Lead author Professor Alessandro Fedrizzi, who led the Heriot-Watt team, said: “We have known for a long time that quantum entanglement, which Albert Einstein called ‘spooky action at a distance’ can be used to distribute secure keys. Our work is the first example where this has been achieved via a “scary action” between multiple users at the same time – something that a future quantum internet will be able to exploit. “
Secure communications rely on the sharing of cryptographic keys. Keys used in most systems are relatively short and therefore can be compromised by hackers, and the process of key distribution is increasingly threatened by rapidly evolving quantum computers. These growing threats to data security require new secure methods of key distribution.
A mature quantum technology called Quantum Key Distribution (QKD), first deployed in this demonstration in a network scenario, harnesses the properties of quantum physics to facilitate guaranteed secure distribution of cryptographic keys.
QKD has been used to secure communications for more than three decades, facilitating communications over 400 km over terrestrial fiber optics and even recently in space. facilitate secure conversations between multiple users.
The system demonstrated by the team here uses a key property of quantum physics, entanglement, which is the property of quantum physics that gives correlations – stronger than any we are familiar with in everyday life – between two or more quantum systems, even when these are separated by large distances.

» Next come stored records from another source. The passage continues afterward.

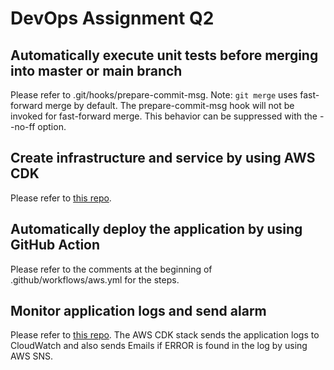 # DevOps Assignment Q2
## Automatically execute unit tests before merging into master or main branch
Please refer to .git/hooks/prepare-commit-msg.
Note: `git merge` uses fast-forward merge by default. The prepare-commit-msg hook will not be invoked for fast-forward merge. This behavior can be suppressed with the --no-ff option.
## Create infrastructure and service by using AWS CDK
Please refer to [this repo](/q2-aws-cdk).
## Automatically deploy the application by using GitHub Action
Please refer to the comments at the beginning of .github/workflows/aws.yml for the steps.
## Monitor application logs and send alarm
Please refer to [this repo](/q2-aws-cdk).
The AWS CDK stack sends the application logs to CloudWatch and also sends Emails if ERROR is found in the log by using AWS SNS.
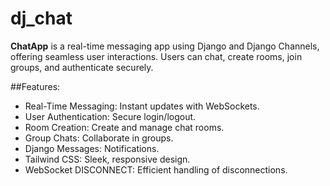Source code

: # dj_chat
**ChatApp** is a real-time messaging app using Django and Django Channels, offering seamless user interactions. Users can chat, create rooms, join groups, and authenticate securely.

##Features:

- Real-Time Messaging: Instant updates with WebSockets.
- User Authentication: Secure login/logout.
- Room Creation: Create and manage chat rooms.
- Group Chats: Collaborate in groups.
- Django Messages: Notifications.
- Tailwind CSS: Sleek, responsive design.
- WebSocket DISCONNECT: Efficient handling of disconnections.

By exploiting the multi-party entanglement, the team was able to share keys between the four parties simultaneously, through a process known as ‘quantum conference key agreement’, overcoming the limitations of traditional QKD systems for sharing keys. between only two users, and allowing the first quantum conference call to take place with an image of a Cheshire cat shared between the four parties, separated by up to 50 km of optical fiber.
Entanglement-based quantum networks are just one part of a larger program of work that the Quantum Communications Hub is undertaking to provide future secure quantum networks.
The technology demonstrated here has the potential to significantly reduce resource costs for conference calls in quantum networks compared to standard two-party QKD methods. This is one of the first examples of the expected benefits of a future quantum internet, which is expected to provide entanglement to a system of globally distributed nodes.